Dès lors, dans l’Ukraine post-soviétique, si la politique officielle de la mémoire menée sous les présidences Kravtchouk (1991-1994) et Koutchma (1994-2005) se veut prudente en associant un pouvoir resté entre les mains de l’ancienne élite communiste à une façade de symboles nationaux promus par les groupes nationaux-démocratiques, les années Ioutchtchenko (2005-2010) ont cependant accéléré la « bandérisation » de la mémoire nationale. En soulignant son patriotisme, sa solidarité nationale, son abnégation et son engagement idéaliste envers des valeurs et des objectifs communs (Riabchuk, 2010), l’administration Iouchtchenko a nommé à titre posthume « Héros de l’Ukraine » Stepan Bandera ainsi que les principaux membres et théoriciens de l’OUN. En 2006 est également lancée une campagne visant à reconnaitre officiellement, par le biais d’un vote au Parlement, l’Holodomor comme génocide tout en cherchant à détruire tous les symboles du passé soviétique (Kasianov, 2015). Ces mesures sont certes symboliques, mais démontrent les logiques du nationalisme en Ukraine sur des questions mémorielles sensibles jugées prioritaires. La révolution du Maïdan et la guerre contre le séparatisme du Donbass n’ont fait que parachever cette réappropriation de la mémoire. Dans ces contextes, l’histoire de la collaboration avec l’Allemagne nazie devient un enjeu majeur des politiques mémorielles nationales.

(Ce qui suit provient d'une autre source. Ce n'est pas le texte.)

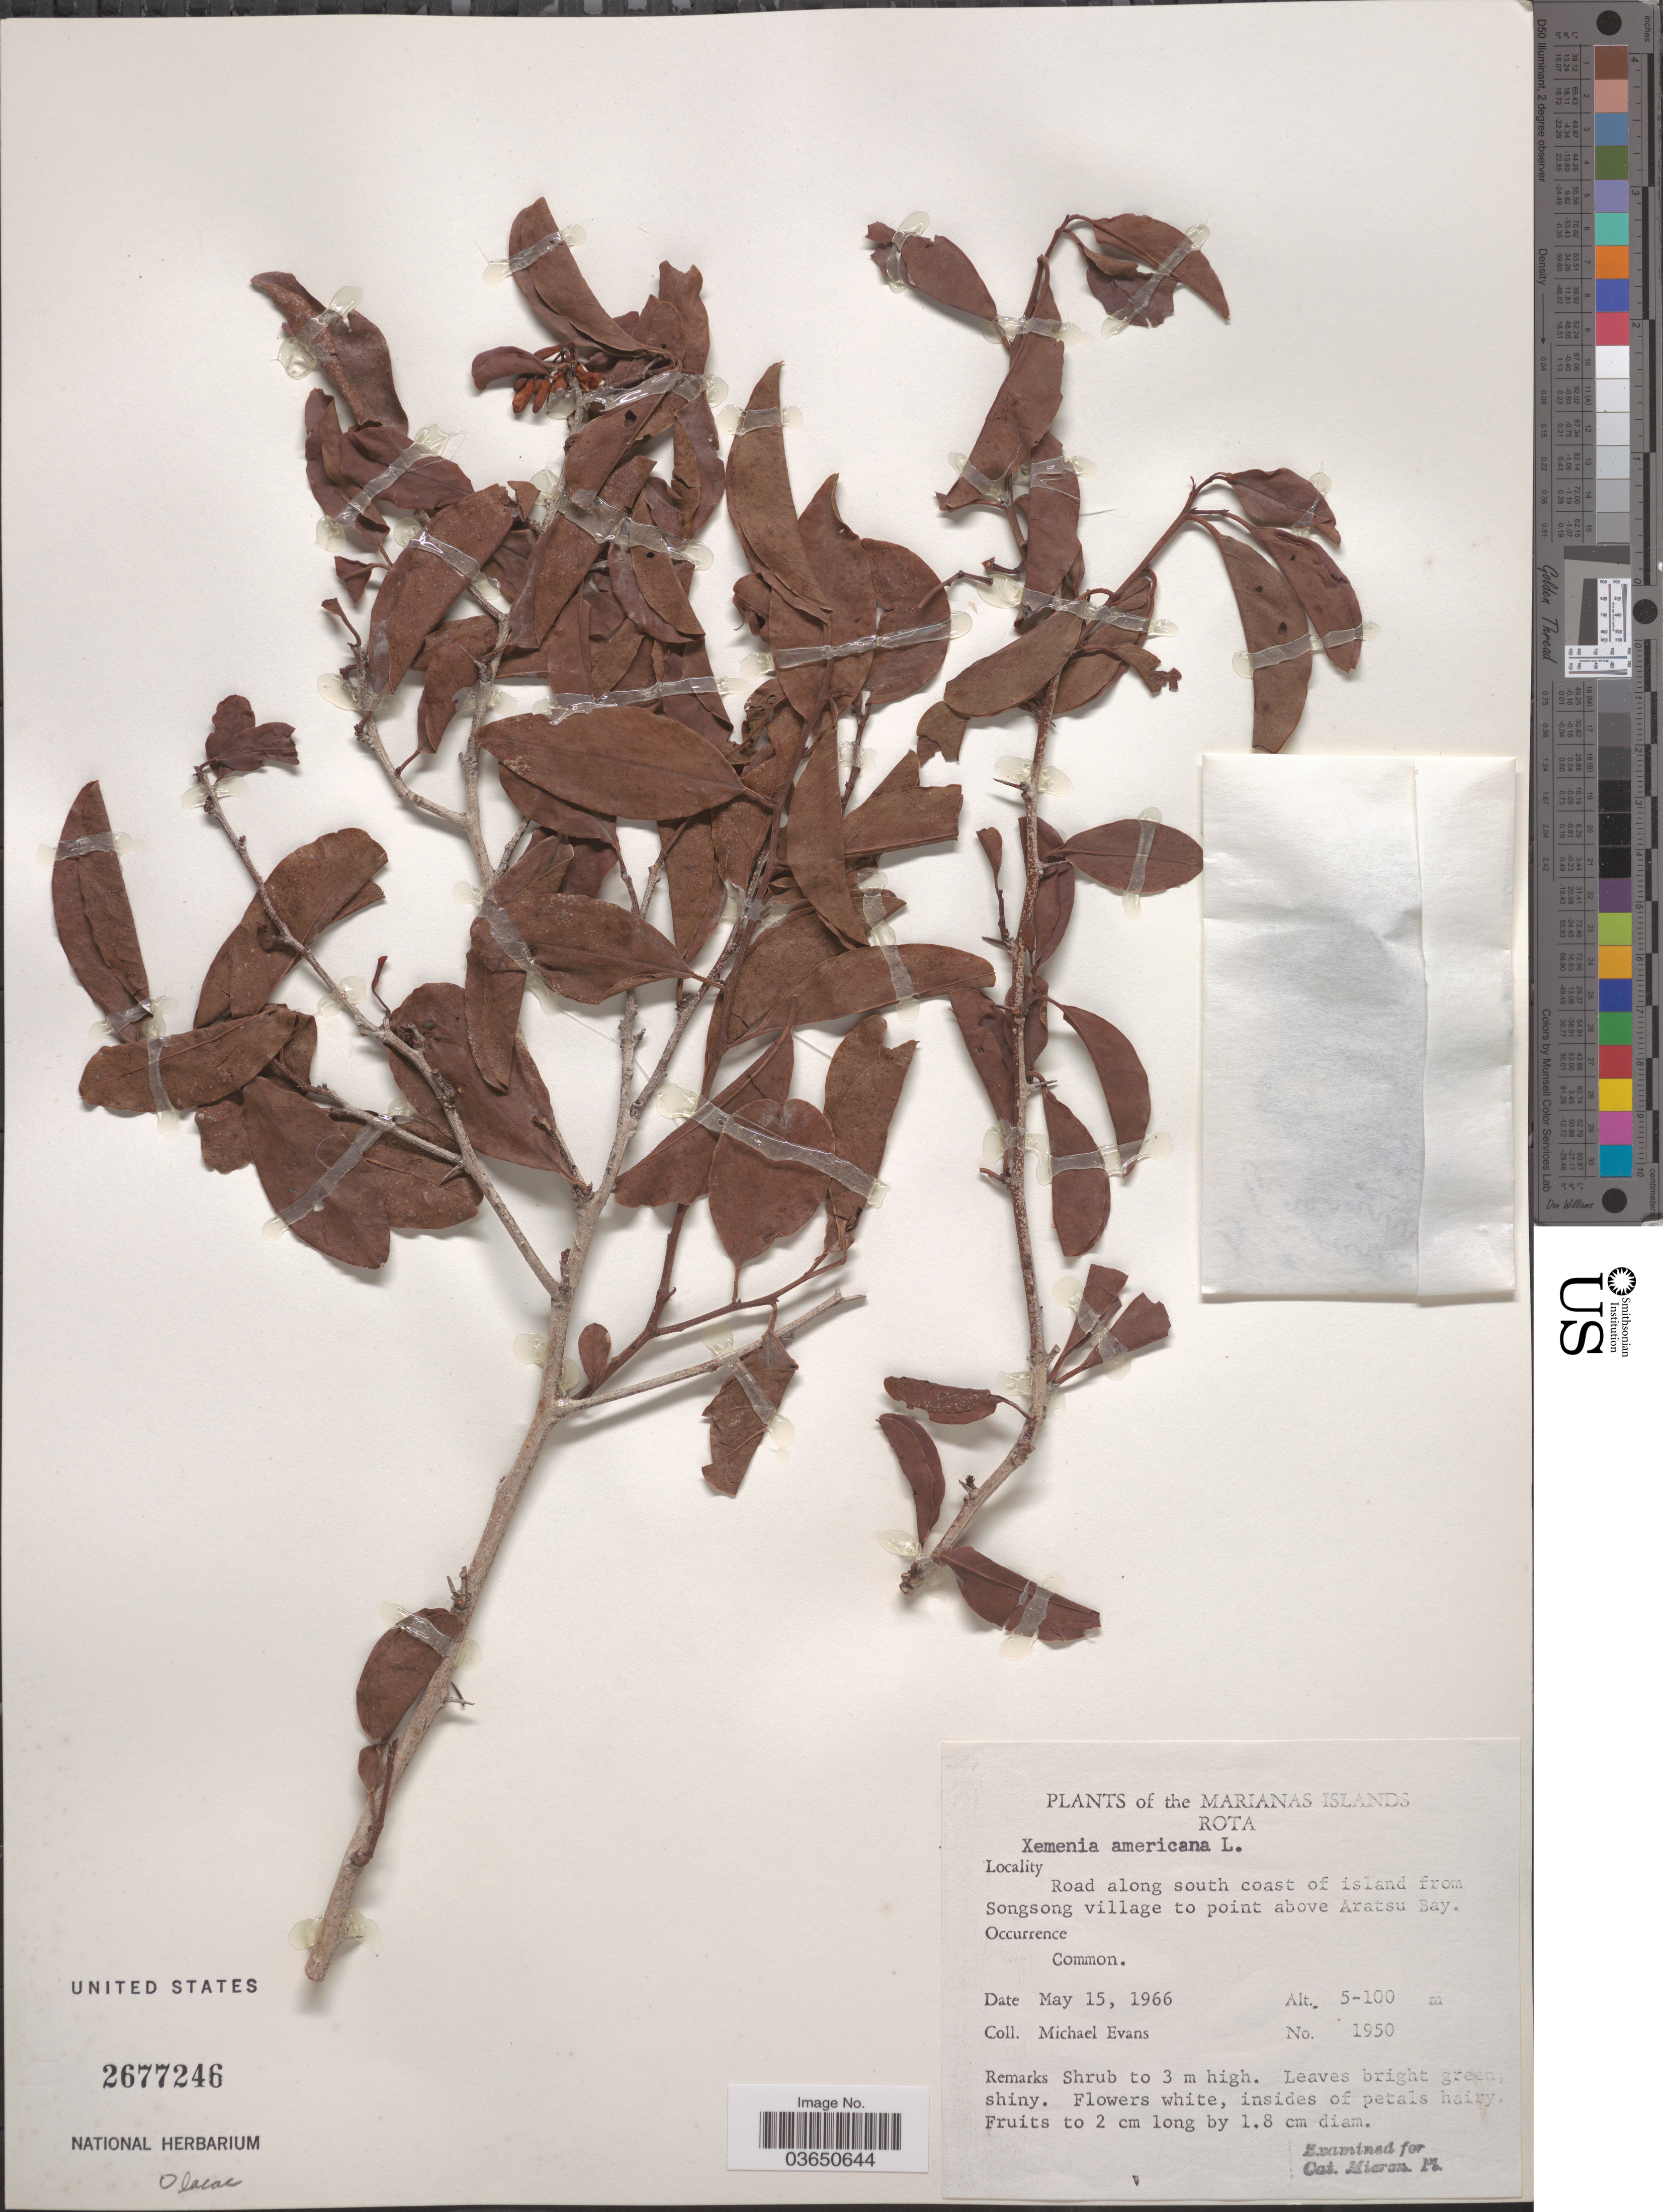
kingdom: Plantae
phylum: Tracheophyta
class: Magnoliopsida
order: Santalales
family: Ximeniaceae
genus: Ximenia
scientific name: Ximenia americana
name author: L.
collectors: M. Evans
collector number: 1950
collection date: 1966-05-15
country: Northern Mariana Islands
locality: The Marianas Islands. Rota. Road along south coast of island from Songsong village to point above Aratsu Bay.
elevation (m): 5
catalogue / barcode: US 2677246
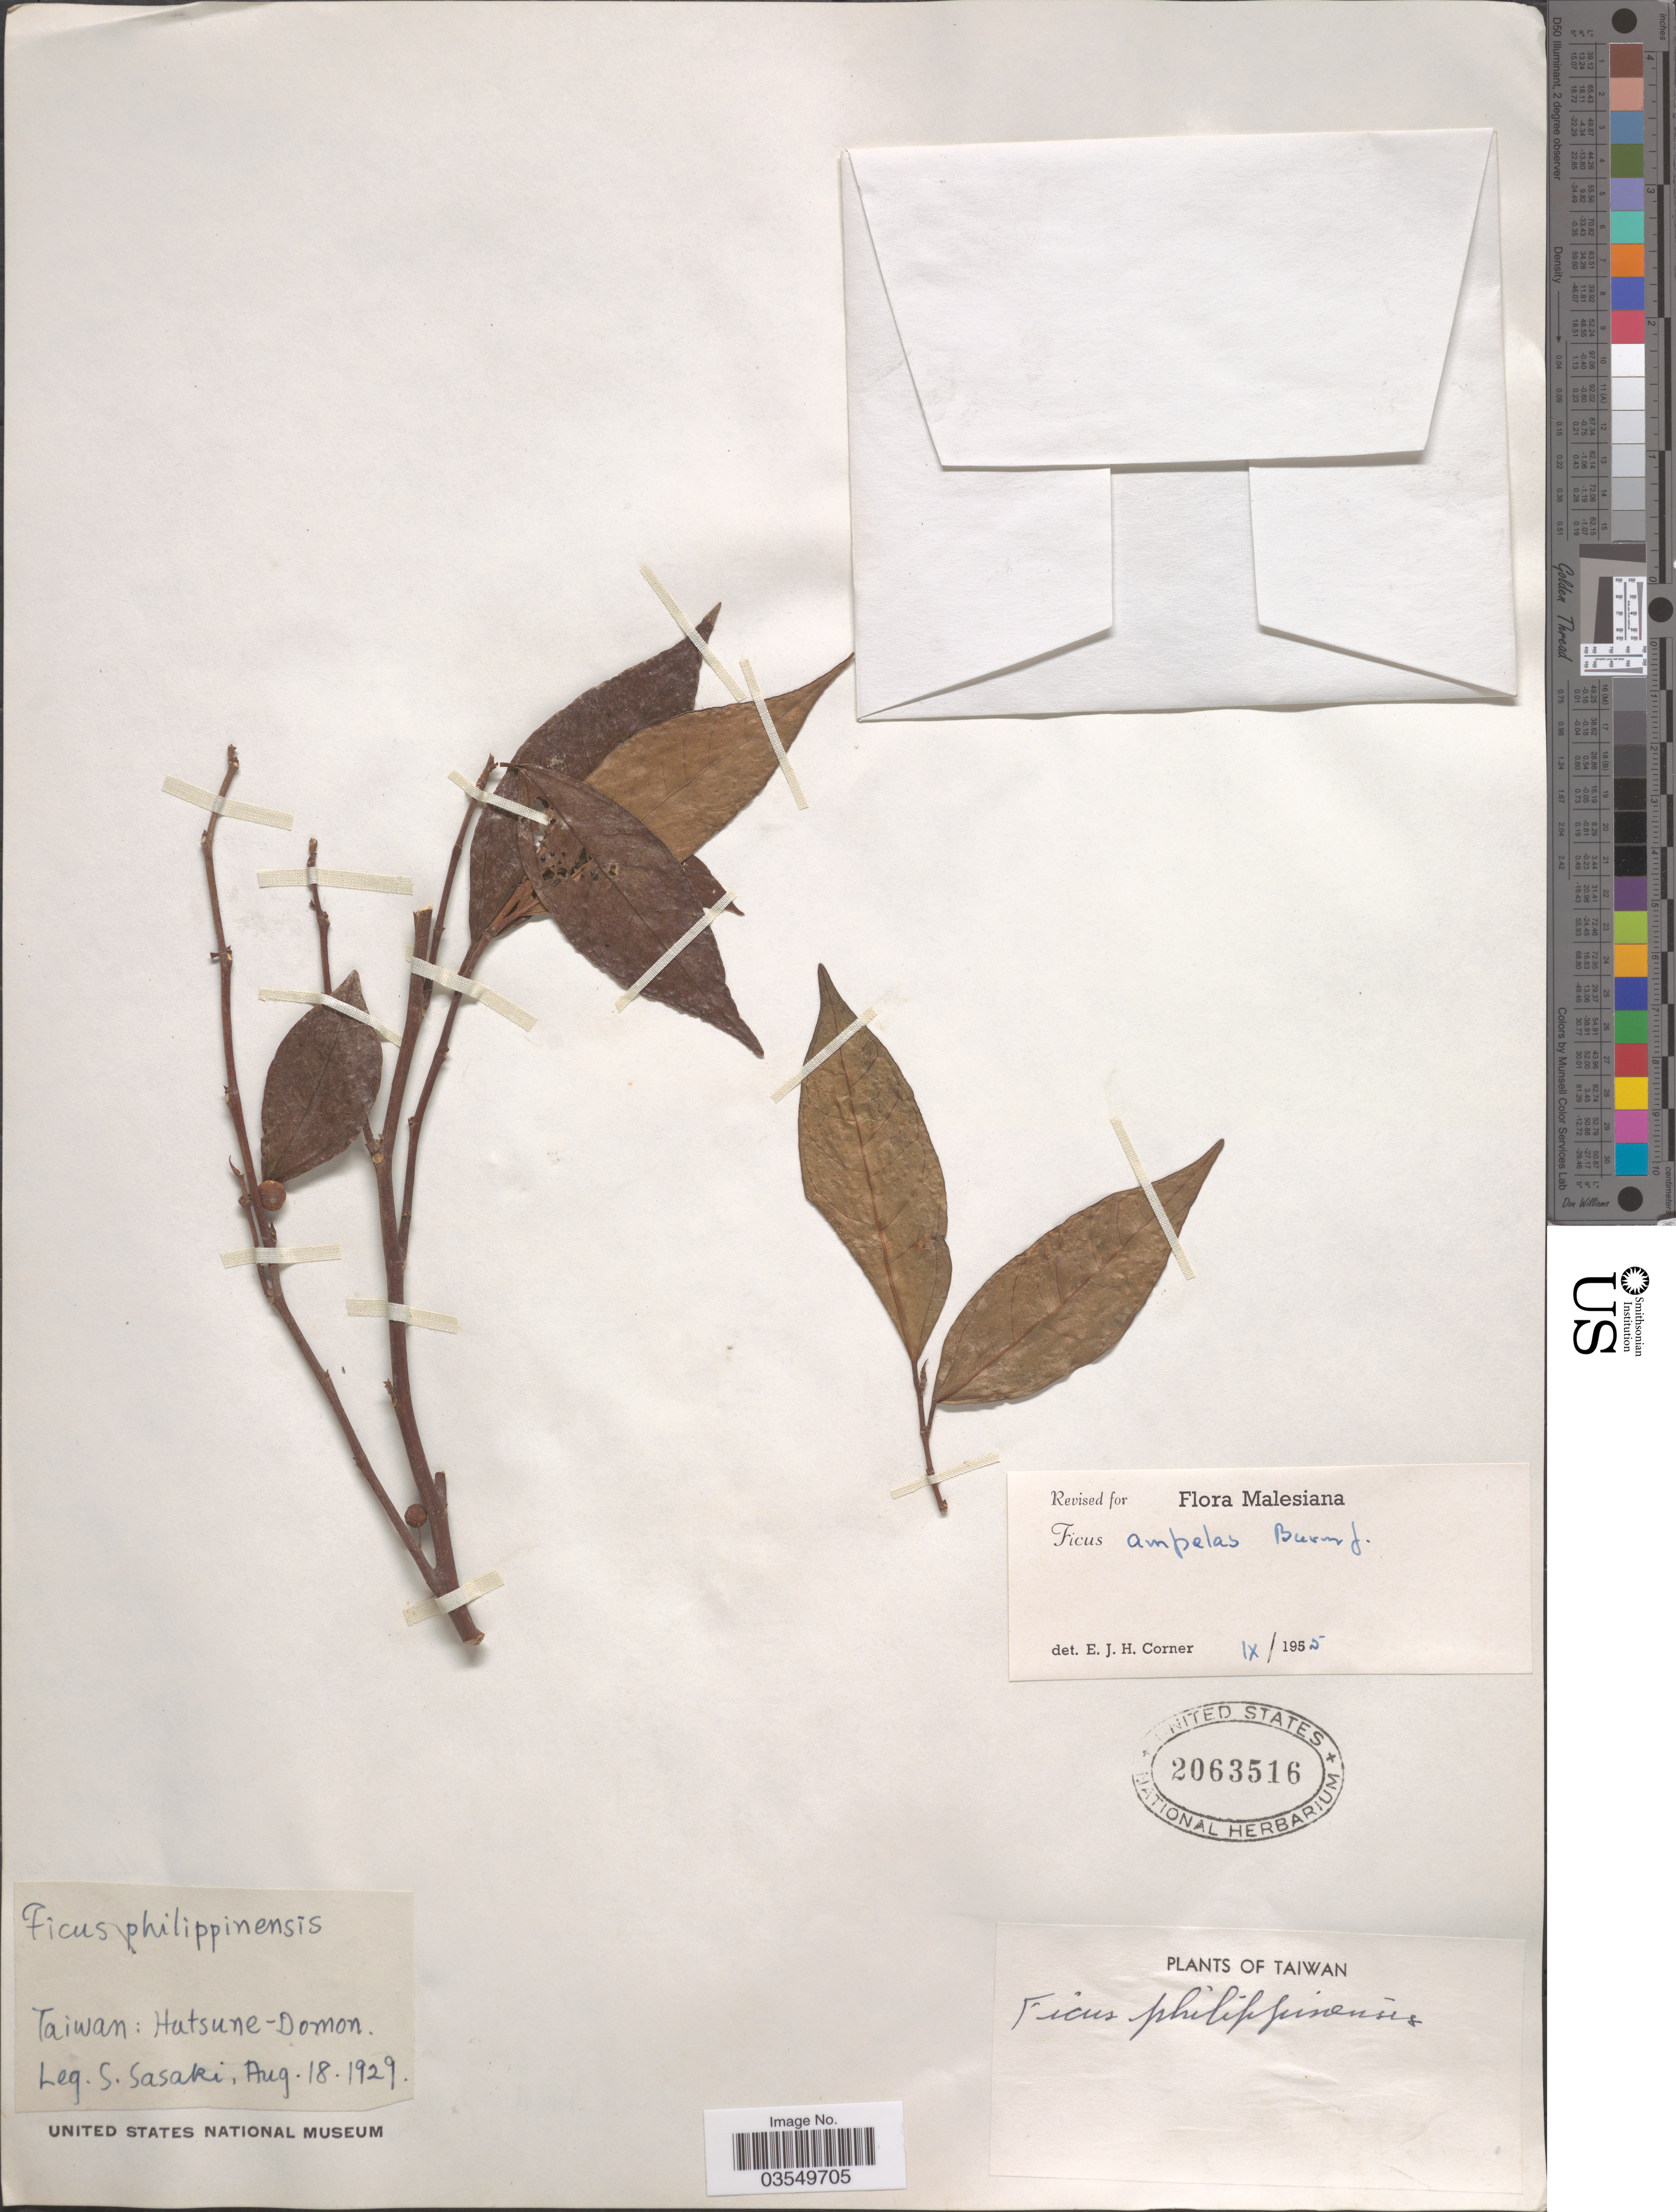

L’enjeu de la mémoire de la Shoah : une reconnaissance progressive
Au cours de la Seconde Guerre mondiale, l’Ukraine a été le théâtre du massacre des Juifs notamment dans ce qui a été appelé la « Shoah par balles ». 1,55 million de Juifs ukrainiens ont été exterminés entre 1941 et 1944 (Ackerman et de Lara, 2018) et entre 30 000 et 40 000 Ukrainiens auraient pris part à ces meurtres (Dieter Pohl, cité par Himka, 2013). Cette participation à l’entreprise génocidaire nazie est minimisée par la mémoire officielle qui doit poursuivre un effort nécessaire pour « faire face au passé » (Yurchuk, 2017, p.108). En effet, une frange traditionnaliste du récit national refusait de reconnaître la responsabilité de l’Ukraine dans la Shoah afin de ne pas entacher l’histoire du pays. Toutefois, face à eux, leurs opposants se sont investis dans cette réhabilitation mémorielle. Plusieurs politiques ont été instituées, notamment sur le site de Babi Yar où 33 771 Juifs ont été tués les 29 et 30 septembre 1941. Au lendemain du Maidan, dans un contexte de guerre, les lois Symonenko dites de « décommunisation » de 2015 ont donné un nouvel exemple de cette volonté de sortir du joug mémoriel russe en condamnant les crimes totalitaires à la fois du nazisme et de l’URSS, en interdisant aussi bien leurs symboles que certaines organisations qui se réclament de cet héritage comme le Parti Communiste d’Ukraine.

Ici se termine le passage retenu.